◆ **DATA SHOWN**:
*****

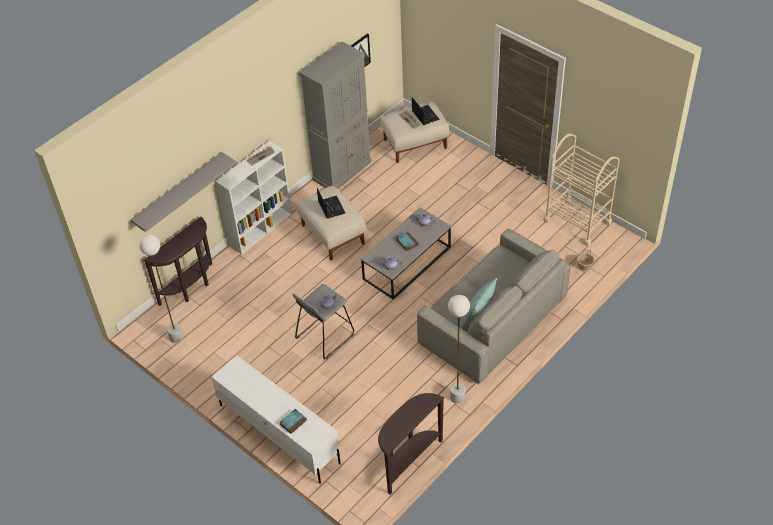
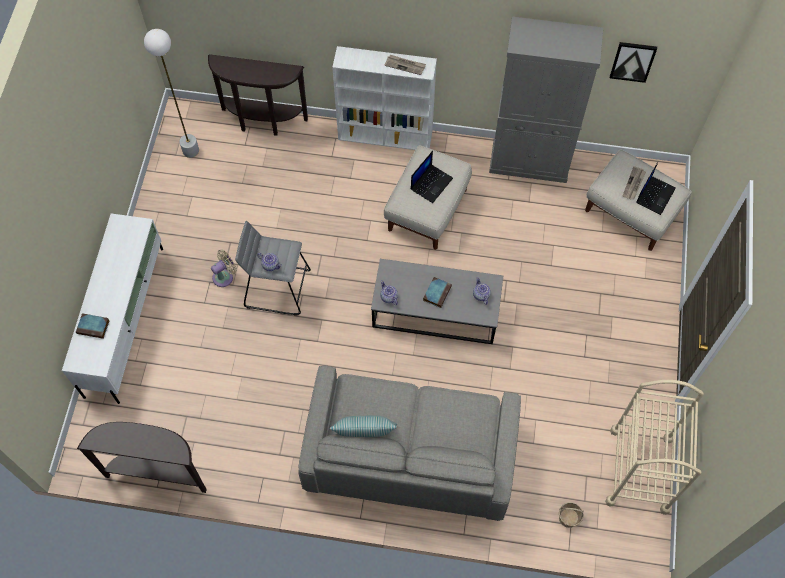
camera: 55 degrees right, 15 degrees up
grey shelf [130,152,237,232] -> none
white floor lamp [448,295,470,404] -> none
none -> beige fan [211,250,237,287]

*****

Repeat all the data as it stands, dropping any images it holds.

camera: 55 degrees right, 15 degrees up
grey shelf [130,152,237,232] -> none
white floor lamp [448,295,470,404] -> none
none -> beige fan [211,250,237,287]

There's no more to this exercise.